Zhao Nan, Gao Yutong, Ni Chunsheng, Zhang Danfang, Zhao Xiulan, Li Yanlei, Sun Baocun
Department of Pathology, Tianjin Medical University, No.22 Qixiangtai Road, Heping District, Tianjin, 300070, PR China.
Department of Pathology, General Hospital of Tianjin Medical University, Tianjin, 300052, China.
Eur J Med Res. 2021 Dec 4;26(1):137. doi: 10.1186/s40001-021-00611-w.
Adrenal tuberculosis is difficult to diagnose due to non-specific symptom. Unexpected death due to adrenal insufficiency after trauma surgery is rare.
A 45-year-old man, who was admitted to hospital because of trauma to the right hand, died unexpectedly on the 13th day after replantation of amputated fingers. He was diagnosed with brain edema and diluted hyponatremia. Autopsy and histopathologic examination revealed severe brain edema combined with cerebellar tonsillar hernia, extensive destruction of adrenal gland caused by bilateral adrenal tuberculosis and right lung invasive pulmonary tuberculosis.
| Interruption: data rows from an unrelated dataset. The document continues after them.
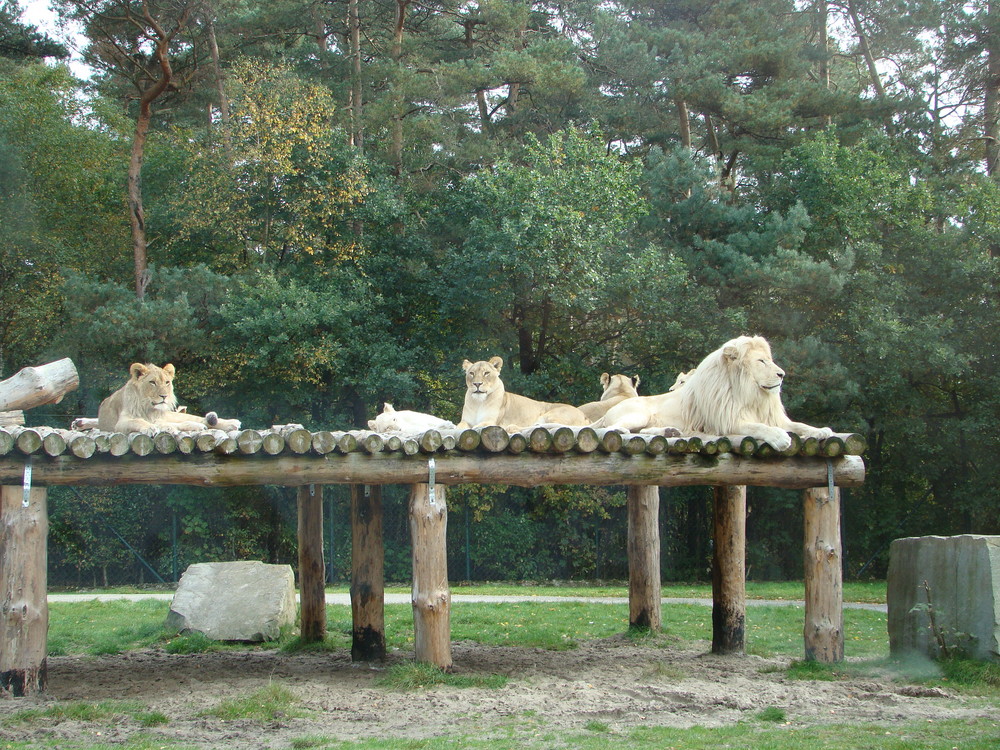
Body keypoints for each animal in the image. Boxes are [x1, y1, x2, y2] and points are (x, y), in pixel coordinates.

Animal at [95, 362, 242, 434]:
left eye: (167, 382)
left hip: (174, 415)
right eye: (152, 382)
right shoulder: (120, 423)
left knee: (197, 419)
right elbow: (138, 421)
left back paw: (230, 423)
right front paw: (150, 427)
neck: (150, 409)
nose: (164, 396)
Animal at [458, 356, 588, 428]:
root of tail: (585, 415)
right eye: (471, 373)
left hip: (553, 415)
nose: (477, 384)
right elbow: (460, 426)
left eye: (486, 373)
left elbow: (476, 427)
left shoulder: (490, 421)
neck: (478, 403)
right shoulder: (465, 421)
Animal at [588, 338, 832, 450]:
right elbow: (759, 427)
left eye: (769, 360)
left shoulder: (773, 417)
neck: (752, 395)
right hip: (638, 414)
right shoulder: (727, 421)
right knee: (610, 428)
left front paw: (822, 430)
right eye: (761, 361)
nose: (782, 374)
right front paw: (780, 438)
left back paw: (671, 431)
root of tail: (610, 409)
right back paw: (621, 429)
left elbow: (799, 425)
Trauma and pulmonary tuberculosis complicated with adrenal tuberculosis induced the adrenal crisis, which eventually lead to severe cerebral edema and hernia, and finally death from respiratory and circulatory failure. This autopsy and histopathologic examination suggested a possible pathophysiologic mechanism of sudden death due to diluted hyponatremia after trauma surgery.
肾上腺结核因症状不具特异性而难以诊断。创伤手术后因肾上腺功能不全导致的意外死亡较为罕见。
一名45岁男性因右手创伤入院,在断指再植术后第13天意外死亡。他被诊断为脑水肿和稀释性低钠血症。尸检及组织病理学检查显示,严重脑水肿合并小脑扁桃体疝,双侧肾上腺结核导致肾上腺广泛破坏,右肺为浸润性肺结核。
创伤及肺结核合并肾上腺结核引发肾上腺危象,最终导致严重脑水肿和脑疝,最终因呼吸和循环衰竭死亡。此次尸检及组织病理学检查提示了创伤手术后因稀释性低钠血症导致猝死的一种可能病理生理机制。